Now working in the public sector and paying into a pension, Mr. Scharf, 55, calculates that if he retires at 70, he can draw 40 percent of his former salary. As much as his retirement accounts have functioned as circuit breakers to reset his debts, he’s relieved that he doesn’t have the option of withdrawing his pension contributions.
“I don’t want to have to do that anymore, so I’m forcing myself not to,” he said.
Mr. Scharf has plenty of company, especially recently. Two large retirement plan administrators, Fidelity and Vanguard, have observed increases in hardship withdrawals, which may be taken only if there is “an immediate and heavy financial need,” according to the Internal Revenue Service. Fidelity found that 2.4 percent of 22 million people with retirement accounts in its system took hardship withdrawals in the final quarter of 2022, up half a percentage point from a year earlier. A similar analysis by Vanguard found that 2.8 percent of five million people with retirement accounts made a hardship withdrawal last year, up from 2.1 percent a year earlier.
In the first three months of 2023, Bank of America found that the number of people taking hardship withdrawals jumped 33 percent from the same period a year earlier, with workers taking out an average of $5,100 each.

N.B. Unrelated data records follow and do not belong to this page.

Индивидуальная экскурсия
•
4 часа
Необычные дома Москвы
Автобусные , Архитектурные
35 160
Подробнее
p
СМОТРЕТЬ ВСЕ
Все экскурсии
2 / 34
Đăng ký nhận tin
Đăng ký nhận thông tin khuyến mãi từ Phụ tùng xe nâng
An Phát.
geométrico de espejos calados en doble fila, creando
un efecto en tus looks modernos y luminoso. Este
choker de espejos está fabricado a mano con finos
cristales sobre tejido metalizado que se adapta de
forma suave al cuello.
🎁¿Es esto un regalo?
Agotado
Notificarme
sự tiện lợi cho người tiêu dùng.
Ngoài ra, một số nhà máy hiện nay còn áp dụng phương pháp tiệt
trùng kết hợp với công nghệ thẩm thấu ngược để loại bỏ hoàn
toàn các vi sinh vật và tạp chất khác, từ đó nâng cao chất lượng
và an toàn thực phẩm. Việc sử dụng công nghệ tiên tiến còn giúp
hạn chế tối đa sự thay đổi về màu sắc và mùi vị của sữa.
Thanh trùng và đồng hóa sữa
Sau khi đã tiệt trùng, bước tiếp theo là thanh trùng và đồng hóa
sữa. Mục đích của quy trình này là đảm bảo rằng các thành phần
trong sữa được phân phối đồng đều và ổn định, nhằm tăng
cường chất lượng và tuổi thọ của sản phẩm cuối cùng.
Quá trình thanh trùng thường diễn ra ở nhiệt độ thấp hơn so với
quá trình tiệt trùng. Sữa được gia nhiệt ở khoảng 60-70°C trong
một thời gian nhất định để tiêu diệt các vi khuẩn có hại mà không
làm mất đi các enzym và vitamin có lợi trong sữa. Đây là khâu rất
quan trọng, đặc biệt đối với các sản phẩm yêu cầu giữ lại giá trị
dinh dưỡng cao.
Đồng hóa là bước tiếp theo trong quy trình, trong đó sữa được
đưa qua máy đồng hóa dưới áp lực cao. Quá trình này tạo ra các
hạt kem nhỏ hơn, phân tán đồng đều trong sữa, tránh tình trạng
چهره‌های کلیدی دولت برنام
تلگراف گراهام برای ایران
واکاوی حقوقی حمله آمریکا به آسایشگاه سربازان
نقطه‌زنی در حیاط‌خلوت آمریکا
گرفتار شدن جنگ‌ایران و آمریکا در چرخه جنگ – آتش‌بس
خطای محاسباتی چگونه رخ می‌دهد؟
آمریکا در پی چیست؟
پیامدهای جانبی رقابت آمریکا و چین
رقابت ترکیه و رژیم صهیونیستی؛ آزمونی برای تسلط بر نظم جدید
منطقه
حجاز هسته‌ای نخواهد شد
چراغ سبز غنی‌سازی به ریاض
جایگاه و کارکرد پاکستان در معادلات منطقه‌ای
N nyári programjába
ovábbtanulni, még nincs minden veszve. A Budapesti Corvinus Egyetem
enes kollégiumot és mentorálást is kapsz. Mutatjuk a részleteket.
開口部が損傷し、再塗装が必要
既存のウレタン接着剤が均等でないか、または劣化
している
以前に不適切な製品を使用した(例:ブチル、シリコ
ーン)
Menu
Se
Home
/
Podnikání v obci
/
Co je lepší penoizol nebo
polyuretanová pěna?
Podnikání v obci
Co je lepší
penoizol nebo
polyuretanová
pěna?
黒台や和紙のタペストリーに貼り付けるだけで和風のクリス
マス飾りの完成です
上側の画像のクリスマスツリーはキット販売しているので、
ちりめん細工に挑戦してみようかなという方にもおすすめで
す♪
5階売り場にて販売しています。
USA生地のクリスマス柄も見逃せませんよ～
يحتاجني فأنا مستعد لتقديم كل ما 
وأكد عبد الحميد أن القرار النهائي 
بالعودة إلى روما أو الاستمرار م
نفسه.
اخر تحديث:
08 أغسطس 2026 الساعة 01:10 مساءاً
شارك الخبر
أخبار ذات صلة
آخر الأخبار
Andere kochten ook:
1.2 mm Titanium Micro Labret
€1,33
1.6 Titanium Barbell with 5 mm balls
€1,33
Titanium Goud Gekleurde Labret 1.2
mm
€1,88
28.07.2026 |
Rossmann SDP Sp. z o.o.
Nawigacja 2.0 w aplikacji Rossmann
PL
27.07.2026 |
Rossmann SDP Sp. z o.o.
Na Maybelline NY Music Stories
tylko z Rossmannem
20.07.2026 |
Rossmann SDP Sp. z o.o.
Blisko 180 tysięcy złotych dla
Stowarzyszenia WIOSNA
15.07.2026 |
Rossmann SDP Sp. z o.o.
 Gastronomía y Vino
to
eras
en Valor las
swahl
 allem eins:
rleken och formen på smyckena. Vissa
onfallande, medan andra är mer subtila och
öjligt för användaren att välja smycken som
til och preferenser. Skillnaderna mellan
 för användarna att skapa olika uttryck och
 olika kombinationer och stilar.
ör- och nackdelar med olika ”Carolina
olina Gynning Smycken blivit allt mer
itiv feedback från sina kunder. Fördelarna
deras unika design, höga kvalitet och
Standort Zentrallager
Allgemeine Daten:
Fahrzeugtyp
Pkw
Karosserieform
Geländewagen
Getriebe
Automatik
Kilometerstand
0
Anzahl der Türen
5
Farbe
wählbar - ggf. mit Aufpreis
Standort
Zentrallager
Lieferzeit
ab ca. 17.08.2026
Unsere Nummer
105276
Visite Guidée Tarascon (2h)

“Customers are much more aware that their retirement accounts are not sacrosanct,” said Steve Parrish, adjunct professor and co-director of the Center for Retirement Income at the American College of Financial Services. “The trend has already started. People are realizing their 401(k)s aren’t locked until they’re 60.”
Some experts warn that this could be just the tip of the iceberg, pointing to the many American families struggling with higher costs. Although the personal savings rate hit a high of nearly 34 percent in April 2020 because of Covid lockdowns and stimulus payments, it has since fallen to about 5 percent, according to the U.S. Bureau of Economic Analysis.